Auch wenn mich das Fehlen einer differenzierten Wertung gestört hat, so hat mir die Sessions einmal mehr vor Augen gerufen, wie schwer gutes Community Management eben ist. Es gibt eben nicht das eine How-to, bei dem der Erfolg garantiert ist, wenn man es Schritt für Schritt befolgt. 

Eine andere Session, die mir in Erinnerung geblieben ist, ist die Shitstorm-Session von Sascha Pfeiffer. Er selbst hat im Nachgang gesagt, dass er mit seinen Sessions provozieren möchte. Bei mir ist ihm das in besagter Session durchaus gelungen. Es schien, dass viele Anwesende ihm in seiner Kritik an der Verhaltensweise in einem Unternehmen im Falle eines Shitstorms zugestimmt haben. Ich hingegen fand die vorgestellten Tipps zu großen Teilen sehr sinnvoll. Sie mögen an der ein oder anderen Stelle nicht ideal formuliert gewesen sein, aber im Kern kann ich ihnen zustimmen. Außerdem denke ich, dass es gerade für Unternehmen, die nicht so affin im Umgang mit Social Media sind, durchaus hilfreich ist, eine gewisse Übersicht zu haben, sollte der Shitstorm eintreffen. Vor allem, wenn das Vorliegen einer solchen Liste dazu führt, dass sich in einem Unternehmer bereits mit dem Thema auseinandergesetzt wird, bevor auch nur der Hauch eines Sturms erkennbar ist.

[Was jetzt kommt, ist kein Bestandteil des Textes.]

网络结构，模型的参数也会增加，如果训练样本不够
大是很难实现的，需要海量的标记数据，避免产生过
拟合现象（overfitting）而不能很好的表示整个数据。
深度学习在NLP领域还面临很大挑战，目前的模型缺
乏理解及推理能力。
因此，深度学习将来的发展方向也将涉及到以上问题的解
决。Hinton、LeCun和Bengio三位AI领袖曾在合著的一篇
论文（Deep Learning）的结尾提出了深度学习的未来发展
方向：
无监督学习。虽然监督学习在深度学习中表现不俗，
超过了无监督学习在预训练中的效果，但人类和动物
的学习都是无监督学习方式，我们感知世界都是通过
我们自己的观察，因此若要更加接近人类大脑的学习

Das ich in besagter Session selbst nicht gekontert habe, lag hauptsächlich an bereits erwähnter Erkältung. Ich konnte mich am vergangenen Wochenende schon kaum in normaler Lautstärke verständigen. Eine Unterhaltung quer durch den größten Raum des BarCamps war schlichtweg einfach nicht drin. Beim nächsten Mal diskutiere ich gerne mit.

Bereits Sonntag gab es ja bereits Kritik am fbcamp mit der Frage ob das Thema einfach durchgespielt sei. In kann diese Frage ein wenig verstehen. Wie gesagt, gab es auch für mich kaum etwas Neues während der zwei Tage. Ich denke aber, dass es wirklich ein wenig an der Natur von Facebook liegt, der Vergleich mit einer gläsernen Glocke passt da schon ganz gut.

Was aber noch viel mehr mit in diese Sache spielt, ist die Schwierigkeit bei einem Themencamp für jeden Wissensstand etwas zu bieten. Manch einer befasst sich eben nur sporadisch mit den verschiedenen Änderungen bei Facebook, während es bei anderen dazu gehört die Änderungen sehr aktiv zu verfolgen. Ich selber gehöre auch eher in die letztere Kategorie, daher eben auch das Gefühl nicht wirklich etwas Neues gelernt zu haben.

Dass bei diesem fbcamp nun verhältnismäßig viele Sessions zu grundsätzlichen Themen stattfanden, mag man auch ein bisschen als Pech betrachten, denn schließlich sind wir als Teilnehmer ja selber dafür verantwortlich, was vorgestellt und diskutiert wird. Zustimmen muss ich daher aber auch, dass mehr Slots hätten angeboten werden können, da die Tage früh endeten und die Mittagspause auch geblockt wurde.

Alles in allem, war es für mich trotzdem ein erfolgreiches BarCamp. Ich habe vielleicht nichts Neues über Facebook gelernt, dafür aber umso mehr etwas darüber, wie ich selbst mit dem Thema umgehe und die Unterhaltungen außerhalb der Sessions sowie die neuen Bekanntschaften möchte ich keinesfalls missen.

Danke nochmal an alle Beteiligten für ein gelungenes BarCamp!